Last week we discussed the importance of awareness in becoming an engaged manager.  This week my focus is on the second of the Four A’s which is appreciation.  Searching the dictionary for a definition of appreciation we find words such as gratefulness, positive opinion, valuing something highly, full understanding, and a statement of praise. As managers we are accountable for the outputs of our employees.  We want them to put forth their best efforts and be the most effective they can be to complete the tasks assigned them in the best way possible.  How do we do that?

There are specific skills managers can learn to be effective in assigning tasks and monitoring progress. These will be topics for future blogs.  However a manager’s mindset towards employees and for that matter, colleagues can have significant impact on their own and other’s effectiveness.   When we as managers come from a mindset of appreciation we create a work atmosphere in which others want to do their best.  It is important for managers to come from a mindset that appreciates different behaviors, attitudes and beliefs.  You don’t have to like it but you can appreciate the difference and try to learn from it.  This can be the difference between a highly successful organization and one that doesn’t realize its potential.

I find the best way to discuss this concept is to go back to the “golden rule” with which most of us are familiar.  Do unto others, as you would have them do unto you! Thousands of years old it still rings true.  People want to be appreciated.  They want to be thought of highly and positively, be fully understood, have their efforts met with gratefulness.  Be appreciated for the contribution they make.  Kind words, and sensitivity go a long way.
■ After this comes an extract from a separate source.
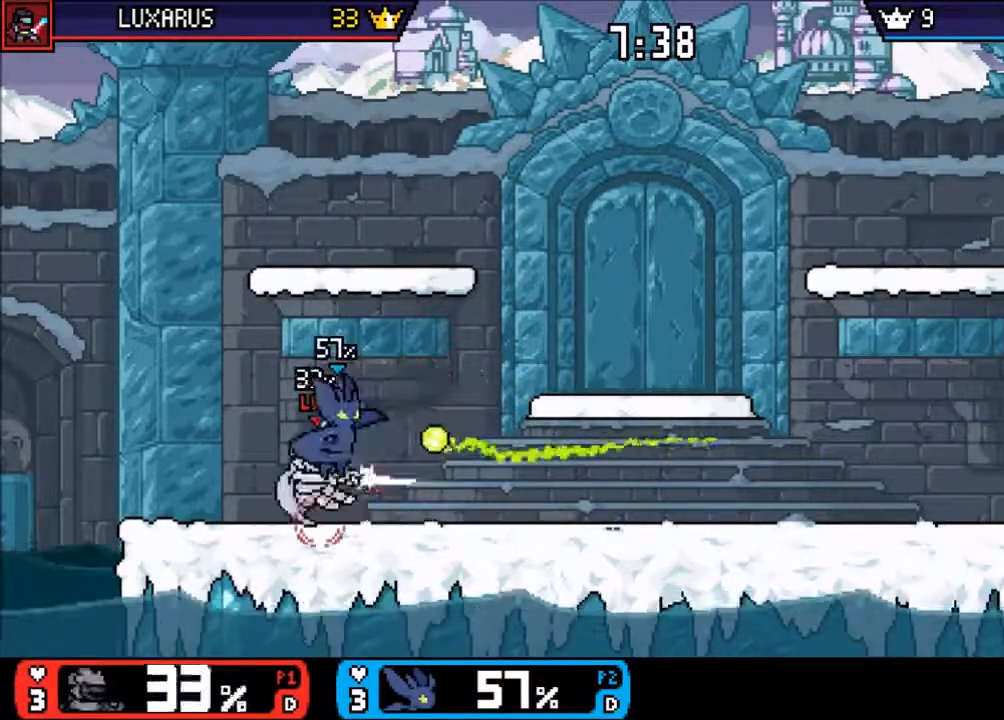
{"buttons": [], "left_stick": "center", "right_stick": "center", "events": [[17, "DPAD_DOWN", "up"], [200, "left_stick", "center"]]}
Most of us are frazzled, ever busy, having little time to stop and think or thank someone for what they just did.  Our interactions with our employees can develop into us barking orders treating them as if they are mechanical beings.  This serves no one, and builds resentment on the part of many.
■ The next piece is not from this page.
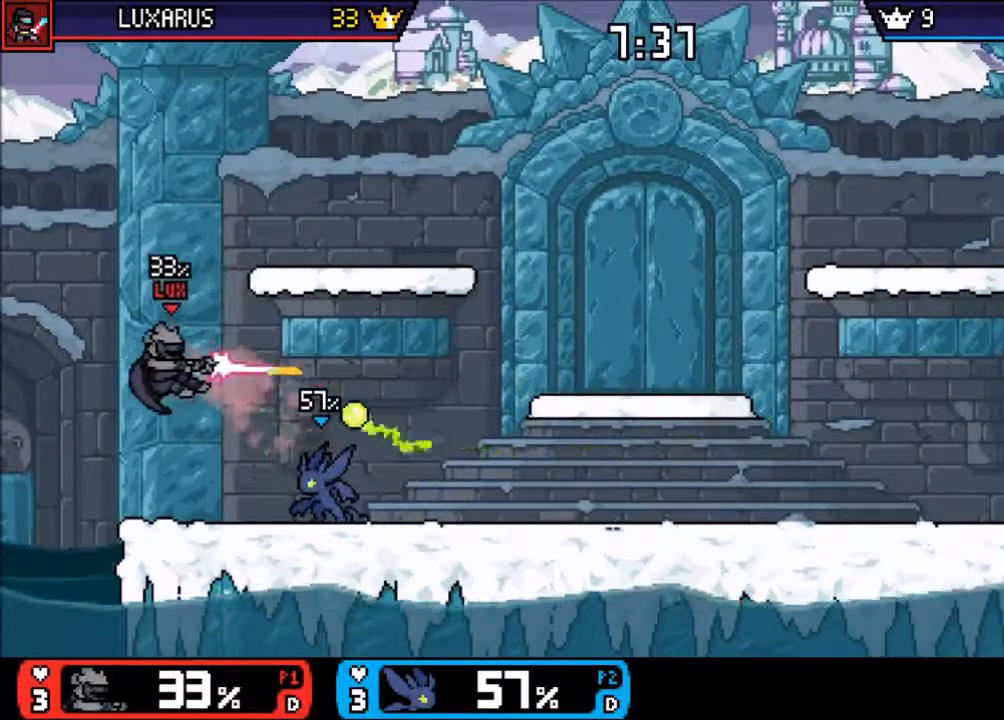
{"buttons": [], "left_stick": "center", "right_stick": "center", "events": [[50, "left_stick", "left"], [183, "left_stick", "center"], [383, "left_stick", "down"], [483, "left_stick", "center"]]}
To develop a mindset of appreciation, use these simple tips.

  1. Ask yourself each day “Have I expressed my appreciation to any of my employees today?”
  2. Notice how quickly you can get irritated with an employee and ask yourself why?  Then ask, how might I express my appreciation to this person?
  3. Think about how you feel when your boss or a colleague expresses their appreciation for your efforts or behavior.  Recognize others are not so different.  Mimicking the behavior of a colleague with a mindset of appreciating others might be a good first step.  But be sincere about it as people can see through inauthentic attitudes and ehaviors.

If you try these simple suggestions you will find after a short period of time your mindset will change to one of appreciating others which affects everyone on the team.